Während einige Beschäftigte der Fraktion bereits gekündigt haben, weiß Fuchslocher noch nicht, wie es bei ihm konkret weitergeht. "Nach 13 Jahren tut aber eine kleine Verschnaufpause auch mal gut."
Ob er sich sorgt, mit einer "linken Erwerbsbiografie" adäquat unterzukommen?
"Da mache ich mir keine großen Sorgen. Wir sind alle gut ausgebildete Expert*innen mit einem extremen Know-how, guten Netzwerken und können unter enormen Zeitdruck gute Arbeitsergebnisse liefern", erklärt er.
Folgen der Wagenknecht-Pressekonferenz
Monique Ludwigs ist eine Kollegin von Kolja Fuchslocher, arbeitet seit mehr als 18 Jahren als Mitarbeiterin im technischen Bereich bei der Fraktion.
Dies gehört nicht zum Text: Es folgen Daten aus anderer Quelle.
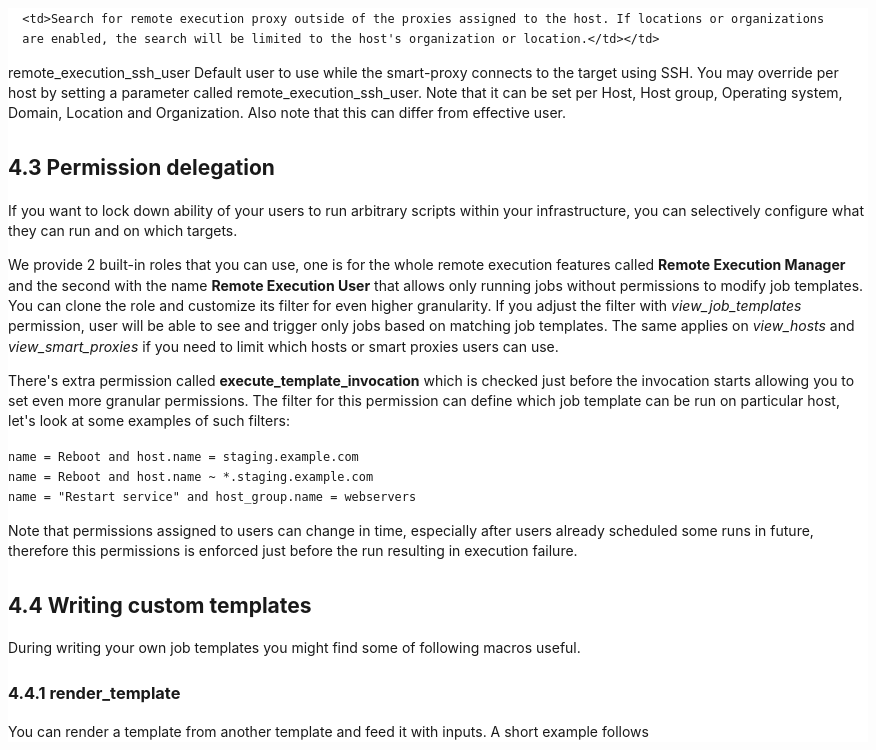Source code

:       <td>Search for remote execution proxy outside of the proxies assigned to the host. If locations or organizations
      are enabled, the search will be limited to the host's organization or location.</td></td>
  </tr>
  <tr>
      <td>remote_execution_ssh_user</td>
      <td>Default user to use while the smart-proxy connects to the target using SSH. You may override per host by
      setting a parameter called remote_execution_ssh_user. Note that it can be set per Host, Host group,
      Operating system, Domain, Location and Organization. Also note that this can differ from effective user.</td>
  </tr>
</table>

## 4.3 Permission delegation

If you want to lock down ability of your users to run arbitrary scripts within
your infrastructure, you can selectively configure what they can run and on
which targets.

We provide 2 built-in roles that you can use, one is for the whole remote
execution features called **Remote Execution Manager** and the second with
the name **Remote Execution User** that allows only running jobs without
permissions to modify job templates. You can clone the role and customize
its filter for even higher granularity. If you adjust the filter with
*view_job_templates* permission, user will be able to see and trigger only
jobs based on matching job templates. The same applies on *view_hosts* and
*view_smart_proxies* if you need to limit which hosts or smart proxies users
can use.

There's extra permission called **execute_template_invocation** which is
checked just before the invocation starts allowing you to set even more
granular permissions. The filter for this permission can define which job
template can be run on particular host, let's look at some examples of such
filters:

    name = Reboot and host.name = staging.example.com
    name = Reboot and host.name ~ *.staging.example.com
    name = "Restart service" and host_group.name = webservers

Note that permissions assigned to users can change in time, especially after
users already scheduled some runs in future, therefore this permissions is
enforced just before the run resulting in execution failure.

## 4.4 Writing custom templates

During writing your own job templates you might find some of following macros
useful.

### 4.4.1 render_template

You can render a template from another template and feed it with inputs.
A short example follows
Auch ihr gefiel die Arbeit gut. "Es wurde nie langweilig und wir hatten, da wir im Service alles vertreten haben, was für die Fraktion benötigt wurde, außerhalb der politischen Arbeit viel zu organisieren." Von Raumverteilung im Bundestag, Raumvergabe, Planung, Durchführung und Ausgestaltung von Veranstaltungen mit den Arbeitskreisen vom Beginn bis zum Ende. "Eben einen reibungslosen Ablauf zu ermöglichen", schildert sie. Ludwigs layoutete und druckte zudem alle Printaufträge der Fraktion.
Auch sie war nicht überrascht über den Bruch. "Seit der Belegschaftsversammlung im Oktober und der zuvor stattgefundenen Pressekonferenz von Sahra Wagenknecht ist aber klar, dass die Fraktion sich irgendwann auflösen wird."
Anders als Fuchslocher legt Ludwigs sich nicht fest, für welches Lager sie ist beziehungsweise arbeitet. "Ich kann für beide Seiten arbeiten, da meine Arbeit nichts mit Politik zu tun hat." Wie geht es aber bei ihr nun weiter? "Vielleicht wird meine Arbeit, durch die jahrelange Erfahrung auch in der Gruppe, wieder benötigt", hofft sie.
Dass es ein Ausschlusskriterium sein könnte, jahrelang für die Linksfraktion gearbeitet zu haben, glaubt Monique Ludwigs auch nicht. Schließlich hat sie organisatorisch für die Linke gearbeitet, und "eben keine politische Arbeit verrichtet". Ludwigs ist im Gegensatz zu Fuchslocher auch kein Parteimitglied.
Unabhängig von ihrem weiteren persönlichen Werdegang hofft sie, dass der Streit in Fraktion und Partei beigelegt werden kann, damit "endlich für den Bürger wieder ersichtlich wird, wofür die Partei steht". Dafür lohne es sich, sich einzusetzen. "Denn ohne eine Fraktion, die das linke Spektrum abbildet, wird es ungleich im Bundestag werden."
Über die Gesprächspartner
- Kolja Fuchslocher arbeitet seit 13 Jahren als Fachreferent für Kinder- und Jugendpolitik in der Bundestagsfraktion der Partei "Die Linke".
- Monique Ludwigs arbeitet seit mehr als 18 Jahre als Mitarbeiterin im technischen Bereich bei der Links-Fraktion im Deutschen Bundestag.
- Christian Posselt ist Vorsitzender des Betriebsrats der Bundestagsfraktion der Linken.